Thursday, June 19, 2008


It was a “Fourth of July” party on the “Sixteenth of June”. The huge tent was full of people; the food was excellent; and anyone who was anyone was there. Hendrik Ilves, the president of Estonia made an appearance. The prime minister came in and looked around. Arnold Rüütel, the former president, sat down at a table and waited for people to come talk to him. It was network heaven.

I had received an invitation to the Fourth of July bash through a fellow expatriate, and I figured it would be fun to see what kind of a party the ambassador from the United States would throw.

Not knowing anyone important at the party, I talked to the Marines. The corporal admitted that this was a cushy job. All he had to do was to carry the flag around now and then and spend the rest of the evening chatting up pretty girls.

As it was, he bungled his one and only duty that evening. At the appointed time, the Marine color guard got all ready to march to the podium, but the Estonian band struck up a march that was much too fast for them to march to, so they tried unsuccessfully to stay in step to their own tempo. The crowd parted in front of them as they marched to the podium, and there they stood, with their backs to the audience, as the band struck up the Star Spangled Banner. Then, for good measure, I guess, they played the Estonian national anthem as the Marines stayed on the podium with their backsides to the audience. I looked around, and there was not a single Estonian flag in sight in the entire huge tent.
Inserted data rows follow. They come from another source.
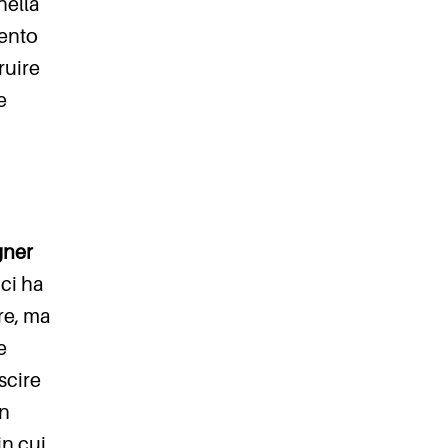
nella
mento
ruire
e
gner
ci ha
re, ma
e
scire
un
in cui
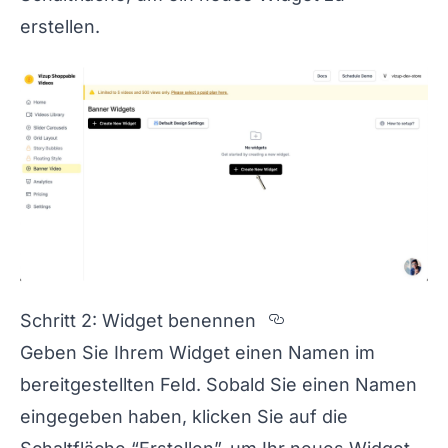
erstellen.
Section titled S
Schritt 2: Widget benennen
Geben Sie Ihrem Widget einen Namen im
bereitgestellten Feld. Sobald Sie einen Namen
eingegeben haben, klicken Sie auf die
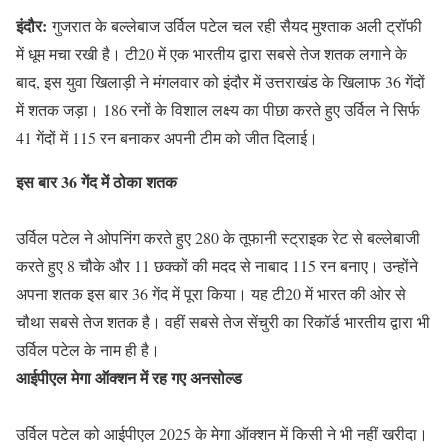
इंदौर:
गुजरात के बल्लेबाज उर्विल पटेल चल रही सैयद मुश्ताक अली ट्रॉफी
में धूम मचा रखी है। टी20 में एक भारतीय द्वारा सबसे तेज शतक लगाने के
बाद, इस युवा खिलाड़ी ने मंगलवार को इंदौर में उत्तराखंड के खिलाफ 36 गेंदों
में शतक जड़ा। 186 रनों के विशाल लक्ष्य का पीछा करते हुए उर्विल ने सिर्फ
41 गेंदों में 115 रन बनाकर अपनी टीम को जीत दिलाई।
इस बार 36 गेंद में ठोका शतक
उर्विल पटेल ने ओपनिंग करते हुए 280 के तूफानी स्ट्राइक रेट से बल्लेबाजी
करते हुए 8 चौके और 11 छक्कों की मदद से नाबाद 115 रन बनाए। उन्होंने
अपना शतक इस बार 36 गेंद में पूरा किया। यह टी20 में भारत की ओर से
चौथा सबसे तेज शतक है। वहीं सबसे तेज सेंचुरी का रिकॉर्ड भारतीय द्वारा भी
उर्विल पटेल के नाम ही है।
आईपीएल मेगा ऑक्शन में रह गए अनसोल्ड
उर्विल पटेल को आईपीएल 2025 के मेगा ऑक्शन में किसी ने भी नहीं खरीदा।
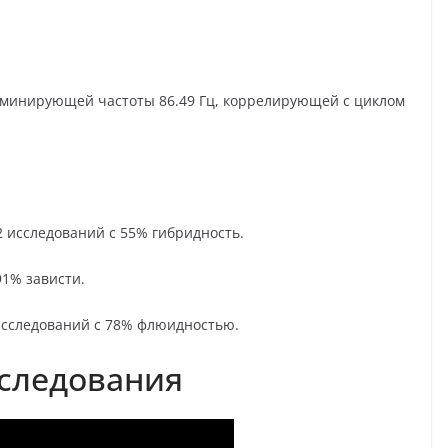
минирующей частоты 86.49 Гц, коррелирующей с циклом
2 исследований с 55% гибридность.
91% зависти.
 исследований с 78% флюидностью.
следования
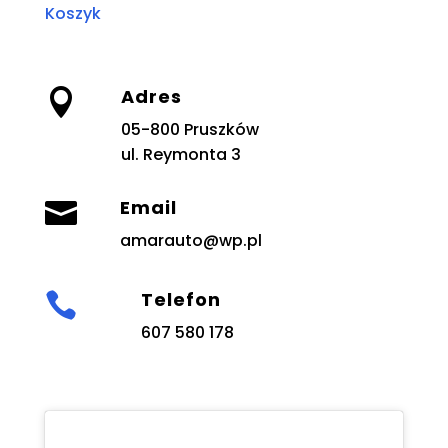
Koszyk
Adres

05-800 Pruszków
ul. Reymonta 3
Email

amarauto@wp.pl
Telefon

607 580 178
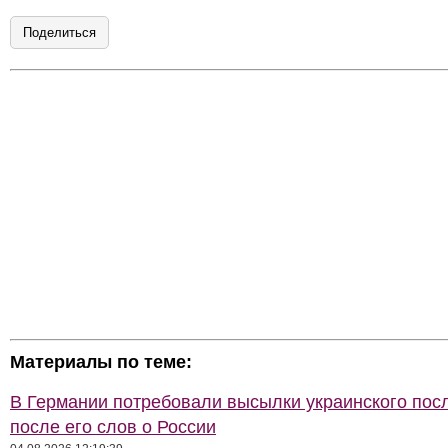
Поделиться
Материалы по теме:
В Германии потребовали высылки украинского пос
после его слов о России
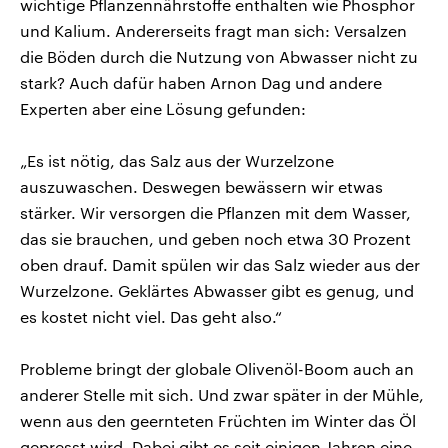
wichtige Pflanzennährstoffe enthalten wie Phosphor
und Kalium. Andererseits fragt man sich: Versalzen
die Böden durch die Nutzung von Abwasser nicht zu
stark? Auch dafür haben Arnon Dag und andere
Experten aber eine Lösung gefunden:
„Es ist nötig, das Salz aus der Wurzelzone
auszuwaschen. Deswegen bewässern wir etwas
stärker. Wir versorgen die Pflanzen mit dem Wasser,
das sie brauchen, und geben noch etwa 30 Prozent
oben drauf. Damit spülen wir das Salz wieder aus der
Wurzelzone. Geklärtes Abwasser gibt es genug, und
es kostet nicht viel. Das geht also.“
Probleme bringt der globale Olivenöl-Boom auch an
anderer Stelle mit sich. Und zwar später in der Mühle,
wenn aus den geernteten Früchten im Winter das Öl
gepresst wird. Dabei gibt es seit einigen Jahren eine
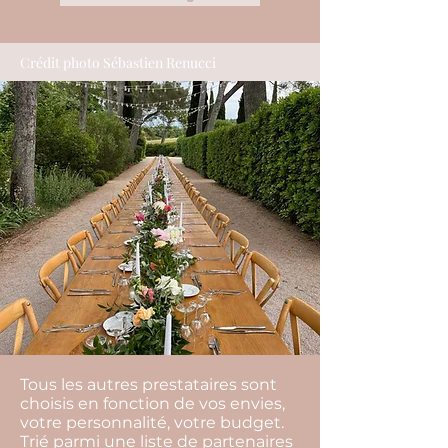
Crédit photo Sébastien Renucci
Tous les autres prestataires sont
choisis en fonction de vos envies,
votre personnalité, votre budget.
Trié parmi une liste de partenaires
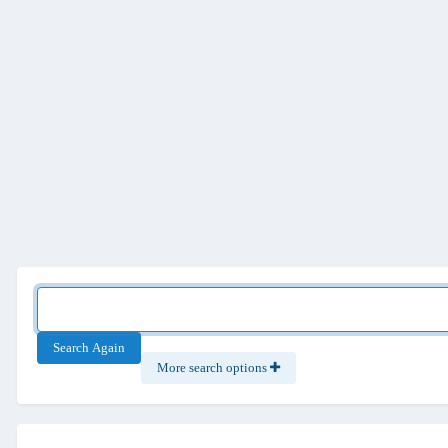
Search Again
More search options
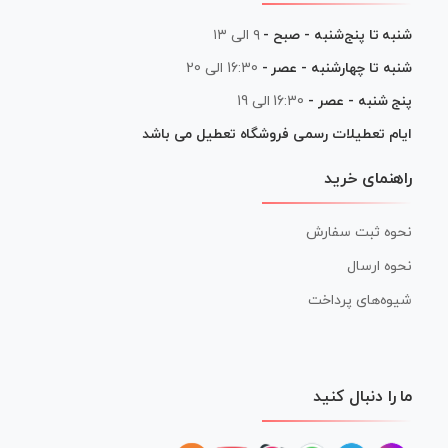
شنبه تا پنج‌شنبه - صبح -
۹ الی ۱۳
شنبه تا چهارشنبه - عصر -
16:30 الی 20
پنج شنبه - عصر -
16:30 الی 19
ایام تعطیلات رسمی فروشگاه تعطیل می باشد
راهنمای خرید
نحوه ثبت سفارش
نحوه ارسال
شیوه‌های پرداخت
ما را دنبال کنید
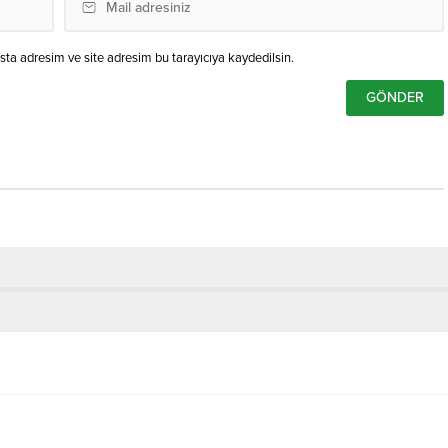
ta adresim ve site adresim bu tarayıcıya kaydedilsin.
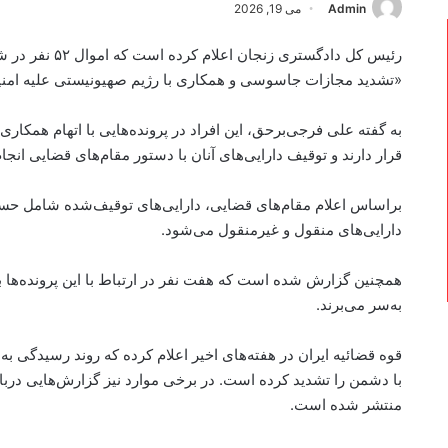
Admin
می 19, 2026
رئیس کل دادگستری
«تشدید مجازات جاسوسی و همکاری با رژیم صهیونیستی علیه امن
به گفته علی فرجی‌برحق، این افراد در پرونده‌هایی با اتهام همکا
قرار دارند و توقیف دارایی‌های آنان با دستور مقام‌های قضایی ان
براساس اعلام مقام‌های قضایی، دارایی‌های توقیف‌شده شامل حساب‌
دارایی‌های منقول و غیرمنقول می‌شود.
همچنین گزارش شده است که هفت نفر در ارتباط با این پرونده‌ها 
به‌سر می‌برند.
قوه قضائیه ایران در هفته‌های اخیر اعلام کرده که روند رسیدگی به 
با دشمن را تشدید کرده است. در برخی موارد نیز گزارش‌هایی دربا
منتشر شده است.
With the conclusion of this song, the Marines did an about face and blundered back down the podium, continuing through the crowd as the band struck up the same march in quick time. That was it. Afterwards I asked the corporal if he got paid for this. He laughed as he filled his beer glass and headed for a bevy of very good looking women.
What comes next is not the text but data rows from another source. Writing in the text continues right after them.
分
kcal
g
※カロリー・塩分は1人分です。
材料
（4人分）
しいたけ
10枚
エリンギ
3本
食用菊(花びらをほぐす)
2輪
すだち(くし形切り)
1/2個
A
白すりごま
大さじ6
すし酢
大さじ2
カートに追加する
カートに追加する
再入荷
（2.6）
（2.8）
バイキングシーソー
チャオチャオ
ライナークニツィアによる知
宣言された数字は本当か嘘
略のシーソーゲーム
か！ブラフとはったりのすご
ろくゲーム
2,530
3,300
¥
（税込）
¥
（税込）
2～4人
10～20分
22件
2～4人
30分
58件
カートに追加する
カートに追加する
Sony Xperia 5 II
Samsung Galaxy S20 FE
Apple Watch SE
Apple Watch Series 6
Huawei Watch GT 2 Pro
Then it was time for the ambassador to give his talk. He said that he was immensely proud. Of what it was not clear. He gave no specifics, and no substance. I guess he figured that it was enough to be proud.
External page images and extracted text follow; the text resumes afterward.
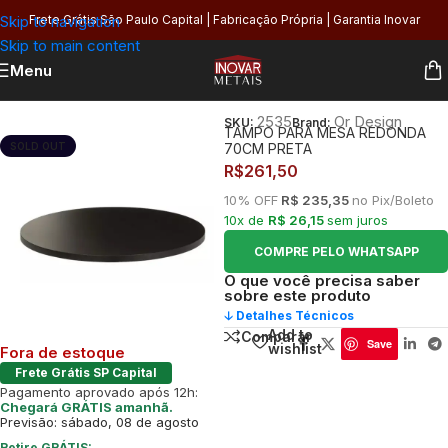
Skip to navigation
Frete Grátis São Paulo Capital | Fabricação Própria | Garantia Inovar
Skip to main content
Menu
Início
/
Organização
/
Móveis e Decoração
/
Bases de Mesa
2535
Or Design
SKU:
Brand:
TAMPO PARA MESA REDONDA
SOLD OUT
70CM PRETA
R$
261,50
10% OFF
R$ 235,35
no Pix/Boleto
10x de
R$ 26,15
sem juros
COMPRE PELO WHATSAPP
O que você precisa saber
sobre este produto
🡣 Detalhes Técnicos
Add to
Comparar
Save
wishlist
Fora de estoque
Frete Grátis SP Capital
Pagamento aprovado após 12h:
Chegará GRÁTIS amanhã.
Previsão: sábado, 08 de agosto
Retire GRÁTIS:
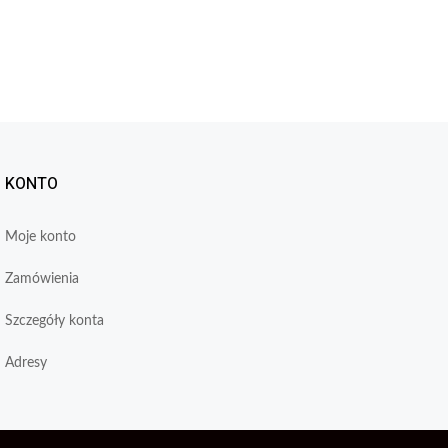
KONTO
Moje konto
Zamówienia
Szczegóły konta
Adresy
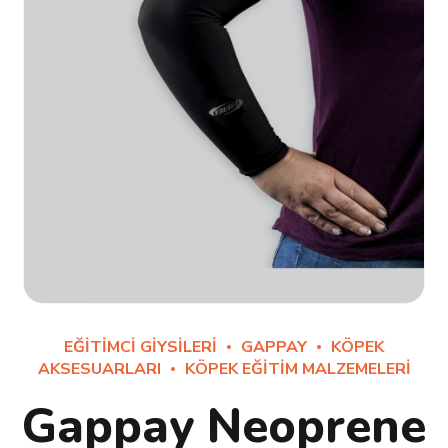
EĞITIMCI GIYSILERI
GAPPAY
KÖPEK
AKSESUARLARI
KÖPEK EĞITIM MALZEMELERI
Gappay Neoprene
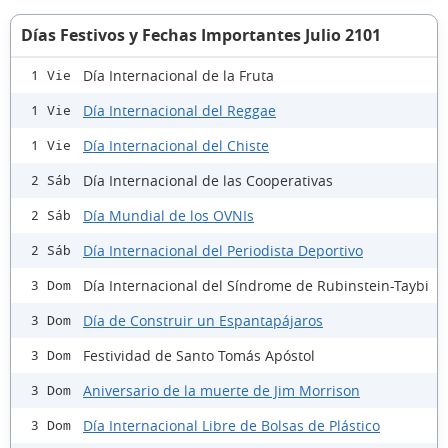
Días Festivos y Fechas Importantes Julio 2101
Día Internacional de la Fruta
1 Vie
Día Internacional del Reggae
1 Vie
Día Internacional del Chiste
1 Vie
Día Internacional de las Cooperativas
2 Sáb
Día Mundial de los OVNIs
2 Sáb
Día Internacional del Periodista Deportivo
2 Sáb
Día Internacional del Síndrome de Rubinstein-Taybi
3 Dom
Día de Construir un Espantapájaros
3 Dom
Festividad de Santo Tomás Apóstol
3 Dom
Aniversario de la muerte de Jim Morrison
3 Dom
Día Internacional Libre de Bolsas de Plástico
3 Dom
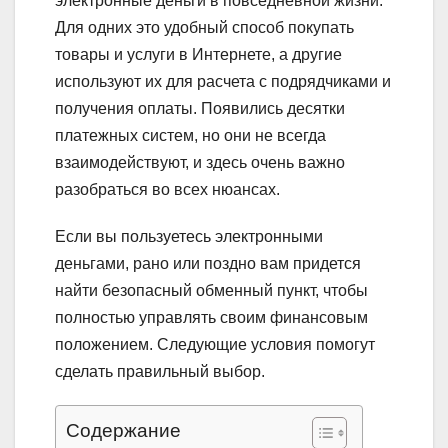
электронные деньги в повседневной жизни.
Для одних это удобный способ покупать
товары и услуги в Интернете, а другие
используют их для расчета с подрядчиками и
получения оплаты. Появились десятки
платежных систем, но они не всегда
взаимодействуют, и здесь очень важно
разобраться во всех нюансах.
Если вы пользуетесь электронными
деньгами, рано или поздно вам придется
найти безопасный обменный пункт, чтобы
полностью управлять своим финансовым
положением. Следующие условия помогут
сделать правильный выбор.
Содержание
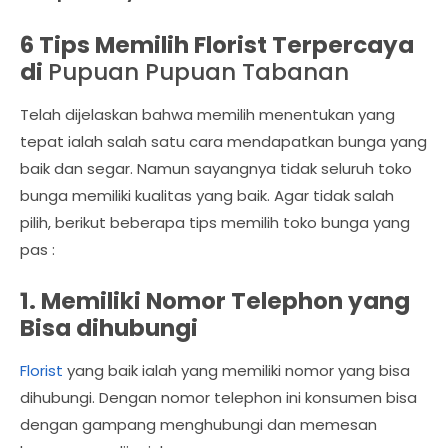
6 Tips Memilih Florist Terpercaya
di
Pupuan Pupuan Tabanan
Telah dijelaskan bahwa memilih menentukan yang
tepat ialah salah satu cara mendapatkan bunga yang
baik dan segar. Namun sayangnya tidak seluruh toko
bunga memiliki kualitas yang baik. Agar tidak salah
pilih, berikut beberapa tips memilih toko bunga yang
pas :
1. Memiliki Nomor Telephon yang
Bisa dihubungi
Florist
yang baik ialah yang memiliki nomor yang bisa
dihubungi. Dengan nomor telephon ini konsumen bisa
dengan gampang menghubungi dan memesan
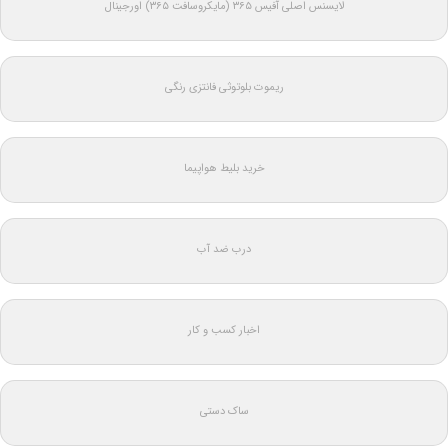
لایسنس اصلی آفیس ۳۶۵ (مایکروسافت ۳۶۵) اورجینال
ریموت بلوتوثی فانتزی رنگی
خرید بلیط هواپیما
درب ضد آب
اخبار کسب و کار
ساک دستی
And then he told us why the Fourth of July celebration was on the 16th of June. It turned out that it was his wife’s birthday (everyone, for some reason, applauded at this news). What his wife’s birthday had to do with the Fourth of July is unclear, except that maybe the ambassador could throw a big birthday bash for his wife and get the people of the United States to pay for it.

I came away from the event thinking that we Americans certainly could have found a better person to do this job. Being a big contributor to George Bush’s campaign should not have been sufficient qualification for representing the United States of America to the Republic of Estonia. It was an evening when to be an American was an embarrassment.

-- Aarne

1 comment:

Anonymous said...

I have often felt this, and have purposely shunned away from most Americans living in Estonia, especially the Marines, of which I have had several poor encounters... but your story is hilarious!

I met the Ambassador at a luncheon, and he has nothing to say except how great his life was in America, and how we should do the same things here. Depressing.